2007 WGBH/The American Experience

You can't see it. You can't hear it. You can't smell it. Yet a biological weapon could decimate an entire city. In 1942, the United States government, sanctioned by President Franklin Roosevelt, began a highly classified program to research and develop bioweapons. It was the first in a series of steps, each motivated by fear of powerful enemies, that took the United States down a path to develop a new weapon of mass destruction. This hour for american experience offers an unprecedented look at more than two decades of closed-door meetings, secret test sites, determined scientists, and human subjects that attempted to turn some of the world's most potent germs into some of the world's most effective weapons. For more than two decades testing took place not only at Camp (and later Fort) Detrick, Maryland, the headquarters of the program, but also at sites throughout the U.S., including the streets of St. Louis, the shores of San Francisco Bay, and the Utah desert. The most conclusive tests took place in 1965 near a Pacific atoll called Johnston, when a single military plane sprayed a long line of germs that cause a deadly disease, tularemia.
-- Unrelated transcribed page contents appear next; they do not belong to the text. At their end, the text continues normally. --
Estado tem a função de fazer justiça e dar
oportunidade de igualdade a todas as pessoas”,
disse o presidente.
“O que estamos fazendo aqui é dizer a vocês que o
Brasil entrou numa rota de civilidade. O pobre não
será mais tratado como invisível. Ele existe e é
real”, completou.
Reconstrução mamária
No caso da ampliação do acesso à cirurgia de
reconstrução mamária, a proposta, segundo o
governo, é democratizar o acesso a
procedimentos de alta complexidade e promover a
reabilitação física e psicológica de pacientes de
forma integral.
But just four years later, the program came to an abrupt end. On November 25, 1969, President Richard Nixon made a stunning announcement: "Mankind already holds in its hands too many of the seeds of its own destruction.” While Nixon's declaration ended America's offensive bioweapons programs, military leaders and researchers had opened a door that could never be shut. "They've bequeathed on a world this knowledge," says historian Brian Balmer, "and we now have to control it and contain it and make sure the biological weapons are never used."